• [WHAT THE EXERCISE ASKS] Among the entries below, one stretch runs from the line that contains "com mais rapidez." through the line that contains "par kilomètre". Repeat that stretch exactly, ends included, and only that.

---------- DATA FOR PROCESSING ----------

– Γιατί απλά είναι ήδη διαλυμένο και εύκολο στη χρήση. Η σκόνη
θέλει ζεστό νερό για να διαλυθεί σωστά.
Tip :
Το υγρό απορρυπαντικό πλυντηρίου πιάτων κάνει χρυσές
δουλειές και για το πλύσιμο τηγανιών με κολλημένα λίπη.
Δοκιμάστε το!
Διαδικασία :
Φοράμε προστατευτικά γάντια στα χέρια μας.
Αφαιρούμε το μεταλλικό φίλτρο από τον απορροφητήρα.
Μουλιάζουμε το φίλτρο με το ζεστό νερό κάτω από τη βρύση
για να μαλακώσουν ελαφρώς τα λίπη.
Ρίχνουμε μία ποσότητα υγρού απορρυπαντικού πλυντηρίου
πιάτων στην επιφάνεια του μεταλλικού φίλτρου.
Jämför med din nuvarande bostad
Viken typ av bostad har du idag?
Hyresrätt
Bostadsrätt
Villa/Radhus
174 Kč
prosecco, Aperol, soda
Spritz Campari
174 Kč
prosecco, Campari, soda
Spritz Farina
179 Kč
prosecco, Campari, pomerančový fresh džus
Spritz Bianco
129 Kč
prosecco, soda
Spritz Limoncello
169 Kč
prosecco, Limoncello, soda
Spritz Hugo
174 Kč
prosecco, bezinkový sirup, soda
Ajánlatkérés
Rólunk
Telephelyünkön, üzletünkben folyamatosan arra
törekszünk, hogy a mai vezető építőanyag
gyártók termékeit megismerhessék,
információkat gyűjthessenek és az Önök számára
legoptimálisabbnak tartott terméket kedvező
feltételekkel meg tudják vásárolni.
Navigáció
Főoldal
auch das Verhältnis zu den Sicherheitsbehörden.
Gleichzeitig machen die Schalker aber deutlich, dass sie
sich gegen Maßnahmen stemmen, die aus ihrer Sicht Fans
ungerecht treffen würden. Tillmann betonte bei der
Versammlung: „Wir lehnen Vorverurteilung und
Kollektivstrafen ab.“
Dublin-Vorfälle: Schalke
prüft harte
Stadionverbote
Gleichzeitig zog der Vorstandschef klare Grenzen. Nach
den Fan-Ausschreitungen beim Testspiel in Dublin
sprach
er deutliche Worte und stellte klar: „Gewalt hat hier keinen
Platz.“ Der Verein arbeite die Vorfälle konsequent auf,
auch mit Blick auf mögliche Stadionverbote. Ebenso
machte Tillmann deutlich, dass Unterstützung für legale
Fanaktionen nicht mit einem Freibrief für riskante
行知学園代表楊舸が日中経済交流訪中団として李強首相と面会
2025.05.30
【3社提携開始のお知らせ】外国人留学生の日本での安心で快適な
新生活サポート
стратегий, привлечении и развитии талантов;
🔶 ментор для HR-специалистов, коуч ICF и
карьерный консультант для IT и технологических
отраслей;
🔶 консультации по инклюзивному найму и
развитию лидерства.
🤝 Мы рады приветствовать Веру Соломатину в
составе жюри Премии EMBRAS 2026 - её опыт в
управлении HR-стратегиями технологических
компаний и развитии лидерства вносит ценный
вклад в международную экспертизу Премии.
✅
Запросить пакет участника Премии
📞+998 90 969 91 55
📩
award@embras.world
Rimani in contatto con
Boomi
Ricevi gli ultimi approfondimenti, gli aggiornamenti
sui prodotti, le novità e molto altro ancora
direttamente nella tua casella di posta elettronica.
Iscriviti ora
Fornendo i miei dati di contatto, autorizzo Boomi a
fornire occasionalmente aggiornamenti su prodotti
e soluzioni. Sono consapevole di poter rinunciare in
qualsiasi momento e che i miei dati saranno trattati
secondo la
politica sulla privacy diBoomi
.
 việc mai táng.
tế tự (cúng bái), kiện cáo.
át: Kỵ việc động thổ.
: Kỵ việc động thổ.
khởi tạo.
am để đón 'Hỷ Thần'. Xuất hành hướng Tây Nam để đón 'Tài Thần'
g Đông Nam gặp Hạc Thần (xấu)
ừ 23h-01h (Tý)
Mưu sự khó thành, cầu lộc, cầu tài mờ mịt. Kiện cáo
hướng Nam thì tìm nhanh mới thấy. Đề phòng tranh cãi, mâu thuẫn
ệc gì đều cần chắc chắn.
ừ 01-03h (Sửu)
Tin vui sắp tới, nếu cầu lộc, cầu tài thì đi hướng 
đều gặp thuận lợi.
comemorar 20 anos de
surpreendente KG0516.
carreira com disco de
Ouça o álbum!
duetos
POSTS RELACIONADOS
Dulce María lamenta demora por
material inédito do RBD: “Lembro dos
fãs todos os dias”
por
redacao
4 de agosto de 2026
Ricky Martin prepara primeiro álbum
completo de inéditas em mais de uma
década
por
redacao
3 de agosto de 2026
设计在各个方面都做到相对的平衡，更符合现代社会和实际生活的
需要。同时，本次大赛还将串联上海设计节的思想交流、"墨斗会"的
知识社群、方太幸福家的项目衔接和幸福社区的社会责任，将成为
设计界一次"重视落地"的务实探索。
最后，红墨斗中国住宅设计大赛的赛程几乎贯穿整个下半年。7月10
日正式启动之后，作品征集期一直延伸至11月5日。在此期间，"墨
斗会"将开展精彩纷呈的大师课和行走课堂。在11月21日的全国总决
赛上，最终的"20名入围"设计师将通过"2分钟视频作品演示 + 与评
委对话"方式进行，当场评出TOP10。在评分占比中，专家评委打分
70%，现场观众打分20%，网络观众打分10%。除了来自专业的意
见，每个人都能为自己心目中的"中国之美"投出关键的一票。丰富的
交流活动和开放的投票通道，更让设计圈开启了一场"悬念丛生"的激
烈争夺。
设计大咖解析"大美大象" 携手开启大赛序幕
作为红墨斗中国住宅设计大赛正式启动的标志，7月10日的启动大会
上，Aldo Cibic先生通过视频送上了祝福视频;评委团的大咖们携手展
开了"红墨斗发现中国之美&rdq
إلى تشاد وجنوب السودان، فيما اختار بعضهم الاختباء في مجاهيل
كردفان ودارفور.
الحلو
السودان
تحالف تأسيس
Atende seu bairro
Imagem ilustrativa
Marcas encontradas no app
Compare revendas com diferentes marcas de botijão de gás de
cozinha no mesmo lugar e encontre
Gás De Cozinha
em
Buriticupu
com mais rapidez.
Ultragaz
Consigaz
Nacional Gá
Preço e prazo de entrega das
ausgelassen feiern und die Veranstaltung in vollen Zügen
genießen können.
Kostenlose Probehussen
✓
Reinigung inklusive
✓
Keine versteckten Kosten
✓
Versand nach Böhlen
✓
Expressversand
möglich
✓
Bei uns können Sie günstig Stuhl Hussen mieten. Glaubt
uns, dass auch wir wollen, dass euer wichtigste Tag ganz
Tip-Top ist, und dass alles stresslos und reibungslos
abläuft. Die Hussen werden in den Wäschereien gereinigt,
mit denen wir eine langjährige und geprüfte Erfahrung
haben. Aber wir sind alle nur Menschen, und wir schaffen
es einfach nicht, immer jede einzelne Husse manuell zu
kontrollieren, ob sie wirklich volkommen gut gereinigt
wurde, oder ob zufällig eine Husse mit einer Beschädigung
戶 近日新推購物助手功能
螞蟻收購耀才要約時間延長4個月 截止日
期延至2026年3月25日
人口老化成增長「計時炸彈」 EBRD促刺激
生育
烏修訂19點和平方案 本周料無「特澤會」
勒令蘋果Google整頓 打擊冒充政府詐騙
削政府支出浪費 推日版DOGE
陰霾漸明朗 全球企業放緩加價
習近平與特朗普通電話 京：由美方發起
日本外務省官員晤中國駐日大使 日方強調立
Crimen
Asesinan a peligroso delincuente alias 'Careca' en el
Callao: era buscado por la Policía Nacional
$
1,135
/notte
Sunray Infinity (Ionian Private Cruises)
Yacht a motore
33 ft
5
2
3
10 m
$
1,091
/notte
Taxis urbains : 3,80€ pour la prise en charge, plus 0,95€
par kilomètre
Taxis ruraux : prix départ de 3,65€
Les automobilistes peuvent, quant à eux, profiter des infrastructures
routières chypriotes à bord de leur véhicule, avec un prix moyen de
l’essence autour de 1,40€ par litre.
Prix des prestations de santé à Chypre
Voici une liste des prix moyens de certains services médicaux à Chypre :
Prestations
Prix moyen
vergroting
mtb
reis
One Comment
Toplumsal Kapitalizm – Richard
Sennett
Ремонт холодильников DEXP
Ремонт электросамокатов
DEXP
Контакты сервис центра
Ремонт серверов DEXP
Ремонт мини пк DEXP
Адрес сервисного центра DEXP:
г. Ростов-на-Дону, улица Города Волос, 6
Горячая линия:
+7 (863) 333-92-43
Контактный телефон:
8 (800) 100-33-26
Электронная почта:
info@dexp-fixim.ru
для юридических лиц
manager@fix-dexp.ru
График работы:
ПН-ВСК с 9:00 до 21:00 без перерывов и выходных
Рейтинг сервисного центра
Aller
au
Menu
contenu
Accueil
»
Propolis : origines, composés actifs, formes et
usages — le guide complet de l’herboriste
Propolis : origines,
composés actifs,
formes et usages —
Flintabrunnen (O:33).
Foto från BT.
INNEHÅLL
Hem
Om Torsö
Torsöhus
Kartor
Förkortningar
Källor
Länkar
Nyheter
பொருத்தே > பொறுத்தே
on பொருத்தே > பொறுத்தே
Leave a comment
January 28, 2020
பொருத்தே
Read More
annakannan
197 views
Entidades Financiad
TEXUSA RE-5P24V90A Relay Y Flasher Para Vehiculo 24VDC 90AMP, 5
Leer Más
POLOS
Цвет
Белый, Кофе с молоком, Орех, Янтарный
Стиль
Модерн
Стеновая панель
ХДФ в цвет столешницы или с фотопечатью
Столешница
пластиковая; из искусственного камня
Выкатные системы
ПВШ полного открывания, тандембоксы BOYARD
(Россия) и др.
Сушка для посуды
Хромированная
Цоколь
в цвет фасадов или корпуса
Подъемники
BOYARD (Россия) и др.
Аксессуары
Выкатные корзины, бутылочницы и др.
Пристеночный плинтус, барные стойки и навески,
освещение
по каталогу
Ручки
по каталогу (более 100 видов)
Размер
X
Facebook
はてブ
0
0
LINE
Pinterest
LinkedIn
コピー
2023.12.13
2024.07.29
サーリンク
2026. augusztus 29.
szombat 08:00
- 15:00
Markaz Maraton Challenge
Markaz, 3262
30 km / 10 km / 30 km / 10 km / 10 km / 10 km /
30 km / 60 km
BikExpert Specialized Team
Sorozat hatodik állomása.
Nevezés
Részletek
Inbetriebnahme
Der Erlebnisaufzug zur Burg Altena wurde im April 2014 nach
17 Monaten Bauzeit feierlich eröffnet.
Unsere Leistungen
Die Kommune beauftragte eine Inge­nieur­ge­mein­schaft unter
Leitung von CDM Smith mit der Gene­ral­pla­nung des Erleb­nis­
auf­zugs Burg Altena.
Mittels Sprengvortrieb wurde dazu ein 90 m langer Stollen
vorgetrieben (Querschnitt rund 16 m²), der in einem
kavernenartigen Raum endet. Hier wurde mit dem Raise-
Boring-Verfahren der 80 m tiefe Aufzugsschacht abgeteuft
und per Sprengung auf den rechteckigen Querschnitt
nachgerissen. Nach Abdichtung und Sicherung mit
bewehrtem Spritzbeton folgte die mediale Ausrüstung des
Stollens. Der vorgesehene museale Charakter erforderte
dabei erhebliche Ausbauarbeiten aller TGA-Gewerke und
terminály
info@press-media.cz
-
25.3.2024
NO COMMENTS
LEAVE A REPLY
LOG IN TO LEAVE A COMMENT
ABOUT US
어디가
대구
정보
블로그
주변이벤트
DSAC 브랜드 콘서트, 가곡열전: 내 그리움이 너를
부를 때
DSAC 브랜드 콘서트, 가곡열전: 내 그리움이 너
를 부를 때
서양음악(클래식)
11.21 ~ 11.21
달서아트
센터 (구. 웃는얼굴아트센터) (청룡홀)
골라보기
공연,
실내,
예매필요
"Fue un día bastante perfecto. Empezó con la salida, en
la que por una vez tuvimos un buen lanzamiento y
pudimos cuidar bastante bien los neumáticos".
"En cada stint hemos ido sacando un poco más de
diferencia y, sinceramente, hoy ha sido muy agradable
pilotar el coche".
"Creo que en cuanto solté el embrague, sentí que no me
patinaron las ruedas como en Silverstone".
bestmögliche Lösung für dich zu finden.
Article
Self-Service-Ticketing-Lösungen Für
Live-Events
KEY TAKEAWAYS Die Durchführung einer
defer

----------

• [THE ANSWER]
com mais rapidez.
Ultragaz
Consigaz
Nacional Gá
Preço e prazo de entrega das
ausgelassen feiern und die Veranstaltung in vollen Zügen
genießen können.
Kostenlose Probehussen
✓
Reinigung inklusive
✓
Keine versteckten Kosten
✓
Versand nach Böhlen
✓
Expressversand
möglich
✓
Bei uns können Sie günstig Stuhl Hussen mieten. Glaubt
uns, dass auch wir wollen, dass euer wichtigste Tag ganz
Tip-Top ist, und dass alles stresslos und reibungslos
abläuft. Die Hussen werden in den Wäschereien gereinigt,
mit denen wir eine langjährige und geprüfte Erfahrung
haben. Aber wir sind alle nur Menschen, und wir schaffen
es einfach nicht, immer jede einzelne Husse manuell zu
kontrollieren, ob sie wirklich volkommen gut gereinigt
wurde, oder ob zufällig eine Husse mit einer Beschädigung
戶 近日新推購物助手功能
螞蟻收購耀才要約時間延長4個月 截止日
期延至2026年3月25日
人口老化成增長「計時炸彈」 EBRD促刺激
生育
烏修訂19點和平方案 本周料無「特澤會」
勒令蘋果Google整頓 打擊冒充政府詐騙
削政府支出浪費 推日版DOGE
陰霾漸明朗 全球企業放緩加價
習近平與特朗普通電話 京：由美方發起
日本外務省官員晤中國駐日大使 日方強調立
Crimen
Asesinan a peligroso delincuente alias 'Careca' en el
Callao: era buscado por la Policía Nacional
$
1,135
/notte
Sunray Infinity (Ionian Private Cruises)
Yacht a motore
33 ft
5
2
3
10 m
$
1,091
/notte
Taxis urbains : 3,80€ pour la prise en charge, plus 0,95€
par kilomètre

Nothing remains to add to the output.